Antes otra mujer, Mariel Méndez (a cargo de las ilustraciones), dibujaba a un costado y ese dibujo parecía indicar los movimientos de Diana Szeinblum. Hay algo breve en esa danza como si lo que propusieran Andrés Molina como director y Szeinblum en su rol de intérprete es pensar la detención, las características de cada gesto que podrían perderse si la secuencia fuera demasiado rápida o si se quedara encantada con una coreografía virtuosa.

En Primer boceto la danza surge de cualquier acción sin que el estímulo implique una coreografía o, por el contrario, la concepción coreográfica se expresa en esa capacidad de encontrar danza allí donde parece que solo sucede una tarea cotidiana. La danza es aquí un concepto. En esta propuesta, que formó parte del ciclo Instalar Danza que tuvo como curadora a Maricel Álvarez en marzo de este año en Fundación Cazadores, el uso de los materiales, la voluntad o el agenciamiento de las cosas intervienen para perforar el recorrido del movimiento. La música en vivo de Ismael Pinkler establece un diálogo con la intérprete, se acopla a sus movimientos pero, por momentos, apela a una fuerza extraña.

Cuando las manos se sumergen en la pintura roja se convierten en elementos útiles para realizar la misma experiencia que puede llevar adelante un pincel o un lápiz, el cuerpo se transforma en una herramienta, no en una entidad capaz de producir un movimiento que señala la diferencia entre el arte y la acción concreta, sino una bisagra entre dos mundos.
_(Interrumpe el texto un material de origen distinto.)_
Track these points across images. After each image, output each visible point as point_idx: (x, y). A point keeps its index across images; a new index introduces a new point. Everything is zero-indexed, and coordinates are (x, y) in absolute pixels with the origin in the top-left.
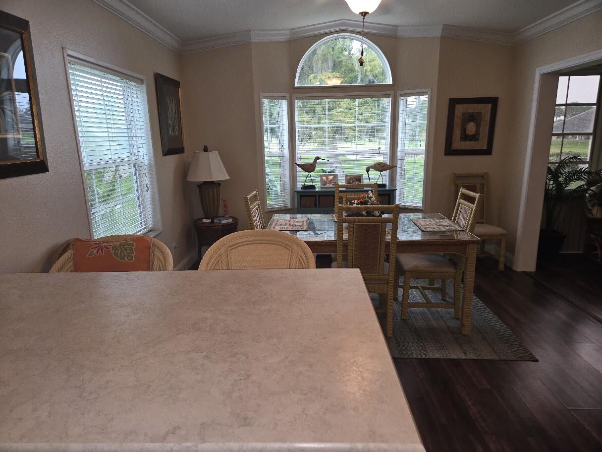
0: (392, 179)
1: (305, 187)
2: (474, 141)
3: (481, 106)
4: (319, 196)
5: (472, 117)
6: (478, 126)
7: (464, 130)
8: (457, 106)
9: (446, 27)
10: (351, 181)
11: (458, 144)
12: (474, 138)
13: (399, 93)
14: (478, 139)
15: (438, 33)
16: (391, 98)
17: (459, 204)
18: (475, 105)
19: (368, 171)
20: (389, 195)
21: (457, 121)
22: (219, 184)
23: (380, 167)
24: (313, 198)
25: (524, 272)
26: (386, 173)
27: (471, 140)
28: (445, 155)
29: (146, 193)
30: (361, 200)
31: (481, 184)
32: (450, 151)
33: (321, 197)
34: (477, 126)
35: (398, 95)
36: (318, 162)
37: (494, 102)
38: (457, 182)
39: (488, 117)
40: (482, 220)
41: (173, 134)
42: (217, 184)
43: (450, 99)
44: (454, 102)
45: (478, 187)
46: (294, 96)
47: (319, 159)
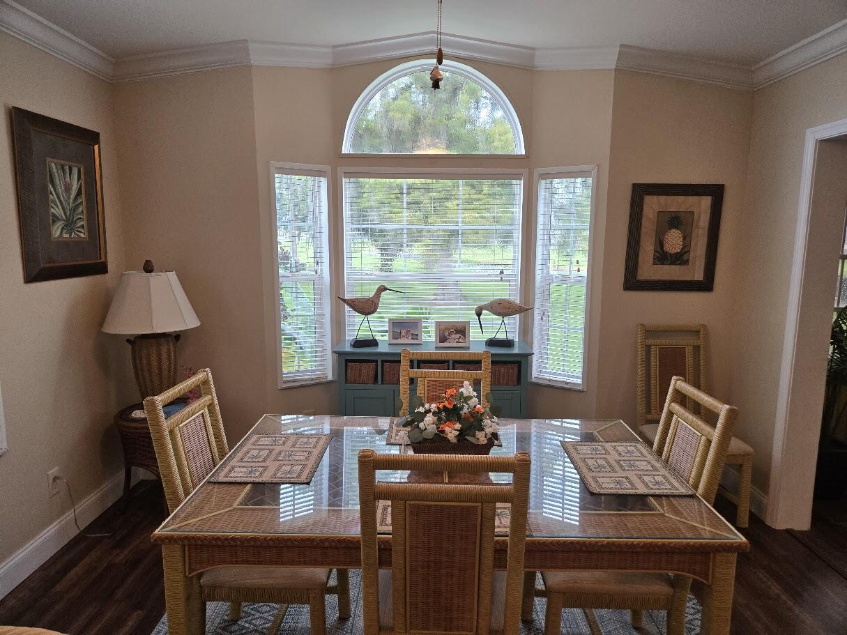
0: (526, 330)
1: (358, 343)
2: (680, 264)
3: (692, 200)
4: (383, 362)
5: (675, 221)
6: (686, 237)
7: (660, 243)
8: (647, 198)
9: (626, 51)
10: (446, 334)
11: (649, 270)
12: (680, 258)
13: (538, 170)
14: (686, 262)
15: (611, 62)
16: (522, 181)
17: (671, 414)
18: (681, 198)
19: (479, 314)
20: (519, 363)
21: (648, 226)
22: (176, 339)
23: (503, 309)
24: (372, 366)
25: (788, 531)
26: (514, 321)
27: (673, 263)
28: (626, 289)
30: (446, 403)
31: (694, 346)
32: (633, 283)
33: (386, 365)
34: (684, 238)
35: (538, 175)
36: (384, 295)
37: (716, 192)
39: (704, 221)
41: (65, 236)
42: (171, 337)
43: (634, 185)
44: (640, 192)
45: (689, 352)
46: (340, 170)
47: (385, 289)
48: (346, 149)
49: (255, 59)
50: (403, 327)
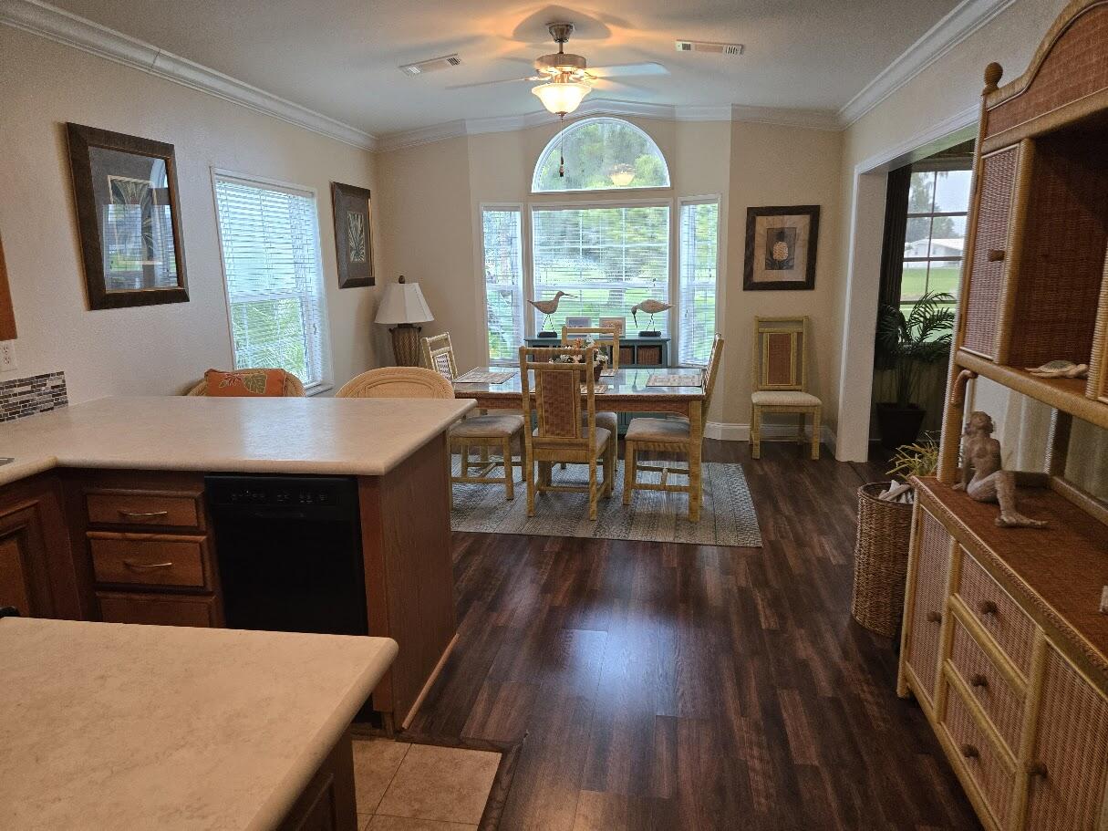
0: (673, 325)
1: (542, 335)
2: (787, 268)
3: (794, 218)
5: (780, 235)
6: (791, 248)
7: (770, 253)
8: (759, 219)
9: (737, 108)
11: (761, 274)
13: (680, 199)
14: (791, 267)
15: (729, 117)
16: (669, 208)
18: (786, 217)
19: (634, 313)
20: (660, 347)
21: (760, 240)
22: (420, 329)
23: (652, 307)
25: (849, 463)
26: (662, 316)
27: (781, 268)
28: (745, 289)
29: (313, 336)
31: (797, 333)
32: (750, 285)
34: (789, 247)
35: (679, 203)
37: (813, 212)
38: (761, 330)
39: (804, 234)
40: (799, 387)
41: (356, 260)
42: (418, 329)
43: (748, 208)
44: (754, 213)
45: (794, 338)
46: (530, 205)
47: (563, 294)
48: (535, 189)
49: (470, 131)
50: (577, 324)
Ese espacio despojado también supone que la escena es un boceto, un lugar donde se plasma una primera escritura, un primer esquema visual. Hay en este trabajo algo que no termina de suceder y en esa ausencia encuentra su complejidad, como si asistiéramos a una idea que todavía está en tránsito y que puede desplegarse de una manera inesperada, sorprenderte, a punto de mutar. Si bien cada parte de esta obra denota una elaboración, tanto Andrés Molina como Diana Szeinblum parecen animarse a buscar o reproducir esa instancia de lo inminente como si aceptaran estar descubriendo o pensando mientras el hecho artístico se realiza.

Esta forma de la danza es sumamente reflexiva porque muestra su propio proceso, ir hacia un movimiento que se detiene como si Diana buscara manifestar solo una parte de esa danza que termina de suceder en su cabeza, en esa interioridad inabarcable, en ese gesto fundador de cerrar los ojos, de ir hacia adentro que recuerdo la muestra de Eduardo Basualdo en el Museo de Arte Moderno llamada Pupila, una propuesta que Basualdo continuo en la puesta en escena que realizó Szeinblum de Obra del demonio  (la invocación a Pina Bausch) en el teatro Cervantes en el año 2002. 

También remite a los ensayos de Georges Bataille en El erotismo sobre el ojo que fueron comentados por Michel Foucault en Prefacio a la transgresión donde los dos autores encuentran en ese movimiento donde el ojo gira hacia el interior un gesto que ya no puede comunicar, por lo tanto surge como un gesto poético. Ese globo en blanco es “lo más cerrado y lo más abierto “está signado por la voluntad de permanecer en el mismo lugar. Foucault decía que “el ojo no derrama ahora su luz sino hacia la caverna del hueso”.

Primer boceto se presenta el sábado 15 de junio a las 21:30 en Fundación Cazadores.